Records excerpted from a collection
○ ○ ○ ○

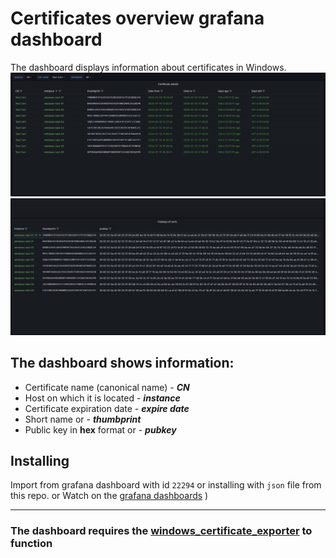 # Certificates overview grafana dashboard

The dashboard displays information about certificates in Windows.
![dashboard](https://github.com/NettyW/Certificates-overview-grafana-dashboard/blob/main/images/1.jpg?raw=true)
![dashboard](https://github.com/NettyW/Certificates-overview-grafana-dashboard/blob/main/images/2.jpg?raw=true)

## The dashboard shows information:
* Certificate name (canonical name) - ***CN***
* Host on which it is located - ***instance***
* Certificate expiration date - ***expire date***
* Short name or - ***thumbprint***
* Public key in **hex** format or - ***pubkey***

## Installing
Import from grafana dashboard with id `22294` or installing with `json` file from this repo.
or
Watch on the [grafana dashboards](https://grafana.com/grafana/dashboards/22294-certificates-overviev/) )

---

### The dashboard requires the [windows_certificate_exporter](https://github.com/NettyW/windows_certificate_exporter) to function
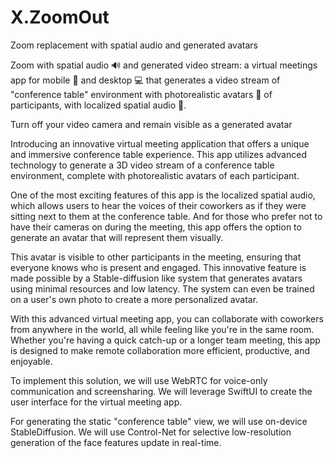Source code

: # X.ZoomOut
Zoom replacement with spatial audio and generated avatars

Zoom with spatial audio 🔊 and generated video stream: a virtual meetings app for mobile 📱 and desktop 💻 that generates a video stream of "conference table" environment with photorealistic avatars 👥 of participants, with localized spatial audio 👥. 

Turn off your video camera and remain visible as a generated avatar






Introducing an innovative virtual meeting application that offers a unique and immersive conference table experience. This app utilizes advanced technology to generate a 3D video stream of a conference table environment, complete with photorealistic avatars of each participant.

One of the most exciting features of this app is the localized spatial audio, which allows users to hear the voices of their coworkers as if they were sitting next to them at the conference table. And for those who prefer not to have their cameras on during the meeting, this app offers the option to generate an avatar that will represent them visually.

This avatar is visible to other participants in the meeting, ensuring that everyone knows who is present and engaged. This innovative feature is made possible by a Stable-diffusion like system that generates avatars using minimal resources and low latency. The system can even be trained on a user's own photo to create a more personalized avatar.

With this advanced virtual meeting app, you can collaborate with coworkers from anywhere in the world, all while feeling like you're in the same room. Whether you're having a quick catch-up or a longer team meeting, this app is designed to make remote collaboration more efficient, productive, and enjoyable.




To implement this solution, we will use WebRTC for voice-only communication and screensharing. We will leverage SwiftUI to create the user interface for the virtual meeting app.

For generating the static "conference table" view, we will use on-device StableDiffusion. We will use Control-Net for selective low-resolution generation of the face features update in real-time.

○ ○ ○ ○

WHAT IS REQUIRED:
Lines with "virtual": return each one from the data above.

WRITTEN SOLUTION:
Zoom with spatial audio 🔊 and generated video stream: a virtual meetings app for mobile 📱 and desktop 💻 that generates a video stream of "conference table" environment with photorealistic avatars 👥 of participants, with localized spatial audio 👥. 
Introducing an innovative virtual meeting application that offers a unique and immersive conference table experience. This app utilizes advanced technology to generate a 3D video stream of a conference table environment, complete with photorealistic avatars of each participant.
With this advanced virtual meeting app, you can collaborate with coworkers from anywhere in the world, all while feeling like you're in the same room. Whether you're having a quick catch-up or a longer team meeting, this app is designed to make remote collaboration more efficient, productive, and enjoyable.
To implement this solution, we will use WebRTC for voice-only communication and screensharing. We will leverage SwiftUI to create the user interface for the virtual meeting app.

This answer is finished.